What about cross-country differences? The hypothesis of a similar virus circulation during a particular point of time for several countries seems to be virtually impossible. In order to check whether more testing leads to finding more cases at the world level, I begin with a scatter plot of cases per million of inhabitants (cumulative) against PCR tests per million of inhabitants (cumulative). The data are available here and the countries with less than 1 million of inhabitants have been removed. I use PCR tests as of July 15, 2020, since they detect antibodies shortly after the infection according to the WHO.

You can download the database used in this post:

Figure 1. Linear scale

The Pearson’s correlation coefficient is positive and significant at the 1% level (p-value=0.0000). In order to eliminate the influence of potential outliers, I use a logarithmic scale:

Figure 2. Logarithmic scale

Again, the Pearson’s correlation coefficient is positive and significant at the 1% level (p-value=0.0000). It seems that outliers have no influence in this relationship.

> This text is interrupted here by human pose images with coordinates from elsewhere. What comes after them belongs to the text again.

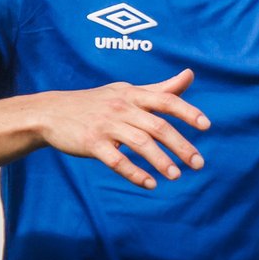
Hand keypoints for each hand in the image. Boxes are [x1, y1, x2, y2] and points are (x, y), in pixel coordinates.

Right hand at [32, 69, 210, 189]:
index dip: (187, 111)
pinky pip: (117, 160)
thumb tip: (190, 75)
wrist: (52, 112)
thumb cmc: (96, 102)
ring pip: (140, 143)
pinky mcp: (92, 143)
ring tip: (176, 176)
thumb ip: (160, 88)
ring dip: (160, 161)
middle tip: (198, 163)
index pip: (165, 100)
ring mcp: (106, 125)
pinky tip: (150, 183)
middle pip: (158, 126)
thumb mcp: (126, 91)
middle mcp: (122, 107)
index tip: (206, 126)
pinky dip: (134, 172)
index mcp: (132, 94)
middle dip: (181, 145)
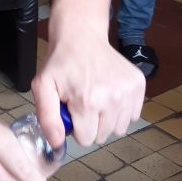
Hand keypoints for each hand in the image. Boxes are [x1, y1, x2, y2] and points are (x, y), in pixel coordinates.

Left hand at [33, 21, 145, 148]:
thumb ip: (47, 118)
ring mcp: (128, 92)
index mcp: (87, 101)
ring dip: (107, 119)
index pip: (86, 140)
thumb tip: (57, 144)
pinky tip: (109, 93)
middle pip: (103, 136)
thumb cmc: (61, 62)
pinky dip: (121, 110)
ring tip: (96, 97)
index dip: (76, 127)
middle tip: (82, 102)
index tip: (72, 110)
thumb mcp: (43, 87)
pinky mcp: (138, 85)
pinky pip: (133, 115)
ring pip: (119, 128)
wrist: (81, 36)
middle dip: (91, 124)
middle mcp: (112, 98)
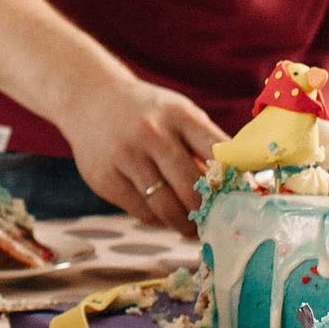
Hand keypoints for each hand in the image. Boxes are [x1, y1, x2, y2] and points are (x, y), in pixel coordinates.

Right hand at [57, 74, 225, 231]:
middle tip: (214, 223)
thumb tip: (235, 186)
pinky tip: (161, 215)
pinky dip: (156, 219)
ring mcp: (124, 156)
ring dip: (183, 225)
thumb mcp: (178, 113)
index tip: (238, 199)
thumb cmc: (147, 112)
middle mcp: (151, 133)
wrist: (90, 99)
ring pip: (165, 207)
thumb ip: (205, 144)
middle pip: (191, 188)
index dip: (231, 182)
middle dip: (207, 213)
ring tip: (190, 228)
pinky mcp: (104, 178)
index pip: (217, 154)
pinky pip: (140, 212)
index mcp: (179, 114)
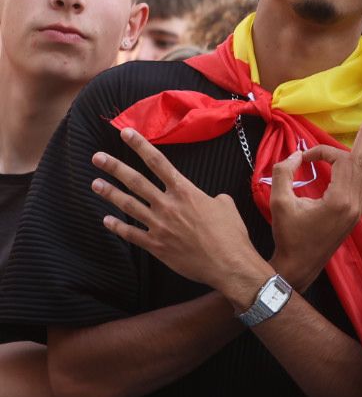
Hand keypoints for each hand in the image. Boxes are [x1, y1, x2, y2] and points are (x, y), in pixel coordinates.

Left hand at [91, 127, 269, 307]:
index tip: (125, 133)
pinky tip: (107, 220)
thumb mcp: (226, 206)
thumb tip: (210, 199)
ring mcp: (159, 225)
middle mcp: (168, 205)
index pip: (159, 162)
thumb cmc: (231, 234)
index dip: (140, 146)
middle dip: (114, 167)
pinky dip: (117, 226)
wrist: (228, 264)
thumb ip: (212, 198)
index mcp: (186, 191)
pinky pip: (131, 234)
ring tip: (95, 184)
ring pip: (128, 205)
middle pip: (136, 181)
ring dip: (110, 193)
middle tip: (97, 157)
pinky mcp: (156, 245)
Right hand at [269, 108, 361, 290]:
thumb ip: (285, 173)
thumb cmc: (288, 235)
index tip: (304, 157)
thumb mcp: (279, 202)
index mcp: (339, 199)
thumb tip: (296, 155)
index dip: (321, 152)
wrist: (299, 264)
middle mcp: (355, 202)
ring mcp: (359, 208)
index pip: (339, 161)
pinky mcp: (358, 213)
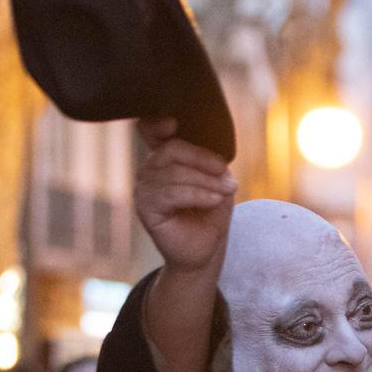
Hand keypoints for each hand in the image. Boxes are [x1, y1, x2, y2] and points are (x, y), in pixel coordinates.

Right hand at [134, 118, 235, 274]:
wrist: (205, 248)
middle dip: (203, 159)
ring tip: (227, 191)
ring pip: (174, 173)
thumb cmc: (210, 212)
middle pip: (171, 149)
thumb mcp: (216, 179)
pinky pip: (171, 194)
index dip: (156, 123)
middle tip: (226, 174)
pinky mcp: (145, 208)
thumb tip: (217, 161)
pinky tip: (214, 200)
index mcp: (164, 156)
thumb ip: (211, 162)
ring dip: (206, 181)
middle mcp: (149, 169)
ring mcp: (144, 188)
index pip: (149, 129)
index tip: (173, 123)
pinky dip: (198, 195)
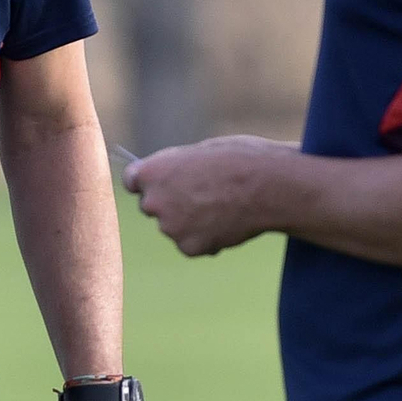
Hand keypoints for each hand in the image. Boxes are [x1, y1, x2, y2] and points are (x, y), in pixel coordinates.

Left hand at [124, 135, 287, 255]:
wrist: (269, 186)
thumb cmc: (240, 160)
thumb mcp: (200, 152)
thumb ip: (177, 170)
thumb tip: (171, 179)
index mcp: (151, 172)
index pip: (132, 181)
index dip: (149, 182)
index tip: (160, 183)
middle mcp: (153, 202)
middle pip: (152, 206)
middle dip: (170, 203)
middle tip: (201, 196)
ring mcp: (170, 228)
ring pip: (174, 226)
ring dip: (190, 222)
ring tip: (222, 208)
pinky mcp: (189, 248)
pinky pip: (192, 244)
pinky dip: (206, 238)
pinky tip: (227, 224)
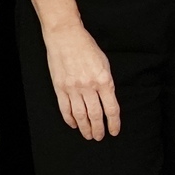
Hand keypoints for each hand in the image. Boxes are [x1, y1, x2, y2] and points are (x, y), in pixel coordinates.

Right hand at [41, 19, 119, 139]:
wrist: (66, 37)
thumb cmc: (87, 47)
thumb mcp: (105, 63)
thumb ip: (107, 82)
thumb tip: (107, 99)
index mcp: (104, 80)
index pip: (111, 108)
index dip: (113, 123)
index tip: (114, 131)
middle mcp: (89, 86)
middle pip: (95, 115)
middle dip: (98, 129)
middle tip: (99, 137)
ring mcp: (73, 88)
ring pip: (80, 115)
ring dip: (85, 128)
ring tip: (88, 135)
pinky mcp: (60, 87)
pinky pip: (65, 108)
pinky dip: (69, 119)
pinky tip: (74, 124)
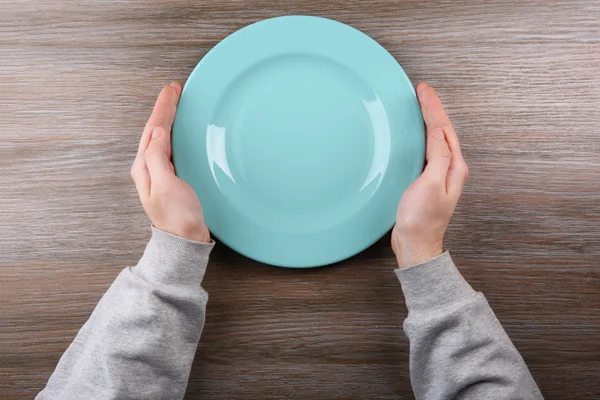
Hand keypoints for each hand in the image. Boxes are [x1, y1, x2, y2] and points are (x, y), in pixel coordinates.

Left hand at [130, 82, 209, 242]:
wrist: (185, 240)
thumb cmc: (177, 217)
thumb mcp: (166, 185)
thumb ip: (157, 157)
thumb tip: (156, 131)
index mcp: (144, 166)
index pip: (153, 129)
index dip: (163, 107)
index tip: (172, 90)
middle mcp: (149, 167)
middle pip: (155, 129)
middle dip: (164, 108)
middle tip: (174, 89)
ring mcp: (160, 172)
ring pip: (161, 136)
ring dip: (168, 118)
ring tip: (175, 103)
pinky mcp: (172, 177)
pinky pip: (170, 147)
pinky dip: (174, 132)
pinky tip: (178, 131)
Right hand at [392, 82, 468, 267]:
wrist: (415, 244)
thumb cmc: (421, 219)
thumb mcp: (429, 184)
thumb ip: (438, 157)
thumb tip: (438, 133)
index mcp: (453, 167)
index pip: (442, 129)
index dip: (432, 107)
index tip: (423, 90)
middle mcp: (450, 168)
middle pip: (442, 130)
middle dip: (433, 108)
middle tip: (423, 90)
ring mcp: (439, 174)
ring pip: (436, 138)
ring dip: (429, 119)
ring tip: (422, 103)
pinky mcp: (428, 180)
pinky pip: (428, 149)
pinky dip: (424, 135)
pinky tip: (419, 133)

We can combine these two previous graphs:

Figure 3. Scatter plots gathered

I also run bivariate regressions to investigate these cross-section differences:

Table 1. Level regression
Table 2. Log-log regression

We can safely conclude that countries that tested more found more cases since the beginning of the pandemic. This means that the Case Fatality Rate is lower in countries that tested more. Ceteris paribus.

The STATA code used is reproduced below and was inspired by the LinkedIn course of Franz Buscha:

* Analyzing the correlation between tests and cases

version 15.1
set more off
cd "C:\..."           // Set the directory
capture log close     
log using covid_testing.smcl, replace


import ///
excel "C:\...\covid-testing-under-1M.xlsx", ///
sheet("Feuil1") cellrange(G1:I74) firstrow  // Note 1

encode G, generate(ISO)

label variable ISO "country"
label variable pcr "Total PCR tests per million people"
label variable cases ///
"Total confirmed cases of COVID-19 per million people"

drop G

order ISO, first

// Pearson's coefficient correlation

pwcorr pcr cases, sig star(.05) obs

gen lpcr = log(pcr)
gen lcases = log(cases)

pwcorr lpcr lcases, sig star(.05) obs

tw (sc pcr cases, title(Linear scale) ///
xtitle(Cases per million)) ///
(lfit pcr cases, legend( label(1 "PCR tests") ///
label(2 "Linear fit") order(1 2)) ///
text(420000 30000 "{bf:Pearson's corr. = 0.43*}" "{it:N=73}")), ///
name(covid_testing, replace)

capture graph export covid_testing.png, replace

label variable lcases "Cases in log"

tw (scatter lpcr lcases, title(Logarithmic scale)) ///
(lfit lpcr lcases, legend(label(1 "PCR tests in log") /// 
label(2 "Linear fit") order(1 2)) ///
text(13.75 8 "{bf:Pearson's corr. = 0.67*}" "{it:N=73}")), ///
name(covid_testing_log, replace)

capture graph export covid_testing_log.png, replace

graph combine covid_testing covid_testing_log, ///
title(Testing more do lead to discover more cases) ///
subtitle(Source: /// 
note(As of July 15 2020) ///
altshrink ///
name(covid_testing_gathered, replace)

capture graph export covid_testing_gathered.png, replace

// Regression analysis

regress cases pcr

regress lcases lpcr

// Save the data
save ///
"C:\...\covid_testing.dta", ///

log close


This file aims at exploring cross-section variations 
at the world level.

Note :
1)  Replace the "..." by the path of the current directory.